1. Python3
  2. PySpark
  3. Switching Kernels

Python3 kernel

Python3 is the default kernel. You can prototype and transform small to medium size datasets with this kernel. Pipelines built with this kernel can be executed in Python environments.

PySpark kernel

We support running PySpark kernel to prototype with large datasets and build pipelines to transform large datasets.

Instructions for running PySpark kernel

  • Launch editor with docker: docker run -it -p 6789:6789 -v $(pwd):/home/src mageai/mageai /app/run_app.sh mage start [project_name]
  • Specify PySpark kernel related metadata in project’s metadata.yaml file
  • Launch a remote AWS EMR Spark cluster. Install mage_ai library in bootstrap actions. Make sure the EMR cluster is publicly accessible.
    • You can use the create_emr.py script under scripts/spark folder to launch a new EMR cluster.
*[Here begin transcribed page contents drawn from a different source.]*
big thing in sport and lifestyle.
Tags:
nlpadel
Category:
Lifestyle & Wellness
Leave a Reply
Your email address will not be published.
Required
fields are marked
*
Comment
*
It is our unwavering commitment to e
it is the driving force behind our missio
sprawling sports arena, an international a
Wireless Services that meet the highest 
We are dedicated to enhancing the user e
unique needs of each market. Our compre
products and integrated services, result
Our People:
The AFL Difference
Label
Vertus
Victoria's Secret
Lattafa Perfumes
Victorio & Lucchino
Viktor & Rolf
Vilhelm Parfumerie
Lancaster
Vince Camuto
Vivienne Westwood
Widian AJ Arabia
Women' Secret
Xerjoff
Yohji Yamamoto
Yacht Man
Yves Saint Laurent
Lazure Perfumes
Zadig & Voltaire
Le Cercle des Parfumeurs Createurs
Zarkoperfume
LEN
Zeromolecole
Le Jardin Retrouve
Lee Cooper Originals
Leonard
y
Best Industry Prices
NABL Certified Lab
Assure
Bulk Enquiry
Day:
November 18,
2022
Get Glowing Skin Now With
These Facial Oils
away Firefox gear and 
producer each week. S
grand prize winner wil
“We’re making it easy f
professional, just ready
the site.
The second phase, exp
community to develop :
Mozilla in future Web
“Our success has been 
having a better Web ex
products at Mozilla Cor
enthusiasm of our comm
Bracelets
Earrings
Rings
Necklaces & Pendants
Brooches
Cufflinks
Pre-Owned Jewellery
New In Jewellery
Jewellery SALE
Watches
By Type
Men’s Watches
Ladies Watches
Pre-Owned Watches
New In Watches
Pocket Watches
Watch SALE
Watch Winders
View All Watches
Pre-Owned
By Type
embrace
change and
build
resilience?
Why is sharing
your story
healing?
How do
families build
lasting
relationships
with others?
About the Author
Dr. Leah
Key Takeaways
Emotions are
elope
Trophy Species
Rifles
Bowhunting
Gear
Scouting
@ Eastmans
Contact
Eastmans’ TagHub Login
Example: python3 create_cluster.py [project_path]. Please make sure your AWS crendentials are provided in ~/.aws/credentials file or environment variables (AWS_ACCESS_KEY_ID and AWS_SECRET_ACCESS_KEY) when executing the script.
  • Connect to the remote spark cluster with command ssh -i [path_to_key_pair] -L 0.0.0.0:9999:localhost:8998 [master_ec2_public_dns_name]
    • path_to_key_pair is the path to the ec2_key_pair_name configured in metadata.yaml file
    • Find the master_ec2_public_dns_name in your newly created EMR cluster page under attribute Master public DNS

Once you finish using the PySpark kernel, please remember to terminate the cluster in AWS console to avoid unnecessary costs.

Metadata

When using PySpark kernel, we need to specify a s3 path as the variables dir, which will be used to store the output of each block. We also need to provide EMR cluster related config fields for cluster creation. The config fields can be configured in project’s metadata.yaml file. Example:

remote_variables_dir: s3://bucket/path

emr_config:
  master_security_group: "sg-xxxxxxxxxxxx" # Optional. Use EMR-managed security group by default.
  slave_security_group: "sg-yyyyyyyyyyyy" # Optional. Use EMR-managed security group by default.
  master_instance_type: "r5.4xlarge" # Optional. Default value: r5.4xlarge
  slave_instance_type: "r5.4xlarge" # Optional. Default value: r5.4xlarge
  # ec2_key_name must be configured during cluster launch to enable SSH access.
  # You can create a key pair in page https://console.aws.amazon.com/ec2#KeyPairs and download the key file.
  ec2_key_name: "[ec2_key_pair_name]"

Pipeline execution

Pipelines built with this kernel can be executed in PySpark environments.

We support executing PySpark pipelines in EMR cluster automatically. You’ll need to specify the some EMR config fields in project’s metadata.yaml file. And then we’ll launch an EMR cluster when you executing the pipeline with mage run [project_name] [pipeline] command. Example EMR config:

Restart kernel

If your block execution is hanging in the notebook and no block ouput is printed, you can try interrupting the block execution and restarting the kernel. You can find the “Restart kernel” button in the “Run” menu at the top of the notebook.

Switching kernels

To switch kernels, you first need to follow the steps in the corresponding section above. Then, you can switch kernels through the kernel selection menu in the UI.

If you’re switching back to the Python3 kernel, you may need to undo the configuration changes needed for the other kernel types.